> [OBJECTIVE]: Pull every line from the records below and write each one out word for word, with nothing changed.

> [SUPPLIED ENTRIES]:

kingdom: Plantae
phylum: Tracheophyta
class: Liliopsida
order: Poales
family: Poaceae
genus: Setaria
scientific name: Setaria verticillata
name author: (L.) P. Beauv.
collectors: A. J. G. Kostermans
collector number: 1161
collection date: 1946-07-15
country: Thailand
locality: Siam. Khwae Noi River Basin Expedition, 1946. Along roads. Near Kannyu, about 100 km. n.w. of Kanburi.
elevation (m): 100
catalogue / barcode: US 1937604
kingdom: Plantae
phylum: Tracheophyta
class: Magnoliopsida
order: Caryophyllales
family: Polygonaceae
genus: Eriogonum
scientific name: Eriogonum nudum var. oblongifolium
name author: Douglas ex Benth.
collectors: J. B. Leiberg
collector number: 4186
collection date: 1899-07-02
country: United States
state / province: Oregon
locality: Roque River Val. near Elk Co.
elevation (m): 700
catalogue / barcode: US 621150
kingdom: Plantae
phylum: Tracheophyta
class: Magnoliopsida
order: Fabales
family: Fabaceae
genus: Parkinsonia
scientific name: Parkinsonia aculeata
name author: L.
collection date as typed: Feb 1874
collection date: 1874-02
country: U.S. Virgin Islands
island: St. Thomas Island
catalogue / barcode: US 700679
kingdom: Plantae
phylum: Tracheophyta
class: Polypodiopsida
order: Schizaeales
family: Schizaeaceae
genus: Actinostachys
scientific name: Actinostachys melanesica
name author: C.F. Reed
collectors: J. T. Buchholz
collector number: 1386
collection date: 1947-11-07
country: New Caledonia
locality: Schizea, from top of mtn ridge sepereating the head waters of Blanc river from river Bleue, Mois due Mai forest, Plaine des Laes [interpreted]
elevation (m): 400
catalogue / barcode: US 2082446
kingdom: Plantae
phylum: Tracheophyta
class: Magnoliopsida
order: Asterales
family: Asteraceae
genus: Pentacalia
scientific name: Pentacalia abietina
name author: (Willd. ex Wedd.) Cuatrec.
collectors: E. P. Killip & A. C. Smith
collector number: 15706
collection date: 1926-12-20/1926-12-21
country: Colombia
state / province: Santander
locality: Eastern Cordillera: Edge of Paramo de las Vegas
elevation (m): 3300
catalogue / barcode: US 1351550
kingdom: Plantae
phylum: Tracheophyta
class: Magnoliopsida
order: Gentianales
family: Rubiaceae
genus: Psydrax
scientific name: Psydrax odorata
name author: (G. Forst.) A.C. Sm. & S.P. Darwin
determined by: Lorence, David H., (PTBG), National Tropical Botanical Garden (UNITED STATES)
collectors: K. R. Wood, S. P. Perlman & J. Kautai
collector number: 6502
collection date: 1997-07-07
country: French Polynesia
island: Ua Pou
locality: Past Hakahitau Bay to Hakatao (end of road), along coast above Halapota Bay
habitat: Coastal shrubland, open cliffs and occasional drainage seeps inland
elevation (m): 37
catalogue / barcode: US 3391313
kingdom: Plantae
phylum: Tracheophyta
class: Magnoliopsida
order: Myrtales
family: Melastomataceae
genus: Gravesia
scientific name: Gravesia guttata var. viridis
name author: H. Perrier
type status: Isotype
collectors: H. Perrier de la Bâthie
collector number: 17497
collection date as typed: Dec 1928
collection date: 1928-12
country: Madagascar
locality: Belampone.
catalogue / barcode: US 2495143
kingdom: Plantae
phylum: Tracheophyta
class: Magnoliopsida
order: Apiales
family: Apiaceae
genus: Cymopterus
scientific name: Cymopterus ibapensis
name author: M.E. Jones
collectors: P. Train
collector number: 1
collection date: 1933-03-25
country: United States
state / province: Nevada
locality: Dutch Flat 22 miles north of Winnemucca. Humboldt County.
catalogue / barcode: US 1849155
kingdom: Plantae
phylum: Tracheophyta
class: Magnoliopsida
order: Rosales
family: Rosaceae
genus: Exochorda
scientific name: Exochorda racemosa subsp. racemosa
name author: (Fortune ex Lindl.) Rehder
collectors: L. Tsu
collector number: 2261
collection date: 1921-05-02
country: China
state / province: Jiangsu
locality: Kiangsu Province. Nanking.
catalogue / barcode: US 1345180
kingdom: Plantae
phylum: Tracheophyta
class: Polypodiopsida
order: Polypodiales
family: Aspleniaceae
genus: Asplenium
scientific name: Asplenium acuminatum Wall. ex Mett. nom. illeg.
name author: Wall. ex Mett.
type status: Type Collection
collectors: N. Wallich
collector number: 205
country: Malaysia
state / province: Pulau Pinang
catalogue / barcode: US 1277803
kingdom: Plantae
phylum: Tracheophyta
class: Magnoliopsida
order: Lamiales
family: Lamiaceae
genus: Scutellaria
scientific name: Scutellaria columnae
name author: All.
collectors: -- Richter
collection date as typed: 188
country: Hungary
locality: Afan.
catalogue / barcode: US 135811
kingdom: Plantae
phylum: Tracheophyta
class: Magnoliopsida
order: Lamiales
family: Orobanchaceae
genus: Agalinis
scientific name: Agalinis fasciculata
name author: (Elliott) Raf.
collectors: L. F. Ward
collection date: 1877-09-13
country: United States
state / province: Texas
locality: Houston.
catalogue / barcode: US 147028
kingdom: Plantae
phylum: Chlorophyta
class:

> [RESULT]:
kingdom: Plantae
phylum: Tracheophyta
class: Liliopsida
order: Poales
family: Poaceae
genus: Setaria
scientific name: Setaria verticillata
name author: (L.) P. Beauv.
collectors: A. J. G. Kostermans
collector number: 1161
collection date: 1946-07-15
country: Thailand
locality: Siam. Khwae Noi River Basin Expedition, 1946. Along roads. Near Kannyu, about 100 km. n.w. of Kanburi.
elevation (m): 100
catalogue / barcode: US 1937604
kingdom: Plantae
phylum: Tracheophyta
class: Magnoliopsida
order: Caryophyllales
family: Polygonaceae
genus: Eriogonum
scientific name: Eriogonum nudum var. oblongifolium
name author: Douglas ex Benth.
collectors: J. B. Leiberg
collector number: 4186
collection date: 1899-07-02
country: United States
state / province: Oregon
locality: Roque River Val. near Elk Co.
elevation (m): 700
catalogue / barcode: US 621150
kingdom: Plantae
phylum: Tracheophyta
class: Magnoliopsida
order: Fabales
family: Fabaceae
genus: Parkinsonia
scientific name: Parkinsonia aculeata
name author: L.
collection date as typed: Feb 1874
collection date: 1874-02
country: U.S. Virgin Islands
island: St. Thomas Island
catalogue / barcode: US 700679
kingdom: Plantae
phylum: Tracheophyta
class: Polypodiopsida
order: Schizaeales
family: Schizaeaceae
genus: Actinostachys
scientific name: Actinostachys melanesica
name author: C.F. Reed
collectors: J. T. Buchholz
collector number: 1386
collection date: 1947-11-07
country: New Caledonia
locality: Schizea, from top of mtn ridge sepereating the head waters of Blanc river from river Bleue, Mois due Mai forest, Plaine des Laes [interpreted]
elevation (m): 400
catalogue / barcode: US 2082446
kingdom: Plantae
phylum: Tracheophyta
class: Magnoliopsida
order: Asterales
family: Asteraceae
genus: Pentacalia
scientific name: Pentacalia abietina
name author: (Willd. ex Wedd.) Cuatrec.
collectors: E. P. Killip & A. C. Smith
collector number: 15706
collection date: 1926-12-20/1926-12-21
country: Colombia
state / province: Santander
locality: Eastern Cordillera: Edge of Paramo de las Vegas
elevation (m): 3300
catalogue / barcode: US 1351550
kingdom: Plantae
phylum: Tracheophyta
class: Magnoliopsida
order: Gentianales
family: Rubiaceae
genus: Psydrax
scientific name: Psydrax odorata
name author: (G. Forst.) A.C. Sm. & S.P. Darwin
determined by: Lorence, David H., (PTBG), National Tropical Botanical Garden (UNITED STATES)
collectors: K. R. Wood, S. P. Perlman & J. Kautai
collector number: 6502
collection date: 1997-07-07
country: French Polynesia
island: Ua Pou
locality: Past Hakahitau Bay to Hakatao (end of road), along coast above Halapota Bay
habitat: Coastal shrubland, open cliffs and occasional drainage seeps inland
elevation (m): 37
catalogue / barcode: US 3391313
kingdom: Plantae
phylum: Tracheophyta
class: Magnoliopsida
order: Myrtales
family: Melastomataceae
genus: Gravesia
scientific name: Gravesia guttata var. viridis
name author: H. Perrier
type status: Isotype
collectors: H. Perrier de la Bâthie
collector number: 17497
collection date as typed: Dec 1928
collection date: 1928-12
country: Madagascar
locality: Belampone.
catalogue / barcode: US 2495143
kingdom: Plantae
phylum: Tracheophyta
class: Magnoliopsida
order: Apiales
family: Apiaceae
genus: Cymopterus
scientific name: Cymopterus ibapensis
name author: M.E. Jones
collectors: P. Train
collector number: 1
collection date: 1933-03-25
country: United States
state / province: Nevada
locality: Dutch Flat 22 miles north of Winnemucca. Humboldt County.
catalogue / barcode: US 1849155
kingdom: Plantae
phylum: Tracheophyta
class: Magnoliopsida
order: Rosales
family: Rosaceae
genus: Exochorda
scientific name: Exochorda racemosa subsp. racemosa
name author: (Fortune ex Lindl.) Rehder
collectors: L. Tsu
collector number: 2261
collection date: 1921-05-02
country: China
state / province: Jiangsu
locality: Kiangsu Province. Nanking.
catalogue / barcode: US 1345180
kingdom: Plantae
phylum: Tracheophyta
class: Polypodiopsida
order: Polypodiales
family: Aspleniaceae
genus: Asplenium
scientific name: Asplenium acuminatum Wall. ex Mett. nom. illeg.
name author: Wall. ex Mett.
type status: Type Collection
collectors: N. Wallich
collector number: 205
country: Malaysia
state / province: Pulau Pinang
catalogue / barcode: US 1277803
kingdom: Plantae
phylum: Tracheophyta
class: Magnoliopsida
order: Lamiales
family: Lamiaceae
genus: Scutellaria
scientific name: Scutellaria columnae
name author: All.
collectors: -- Richter
collection date as typed: 188
country: Hungary
locality: Afan.
catalogue / barcode: US 135811
kingdom: Plantae
phylum: Tracheophyta
class: Magnoliopsida
order: Lamiales
family: Orobanchaceae
genus: Agalinis
scientific name: Agalinis fasciculata
name author: (Elliott) Raf.
collectors: L. F. Ward
collection date: 1877-09-13
country: United States
state / province: Texas
locality: Houston.
catalogue / barcode: US 147028
kingdom: Plantae
phylum: Chlorophyta
class:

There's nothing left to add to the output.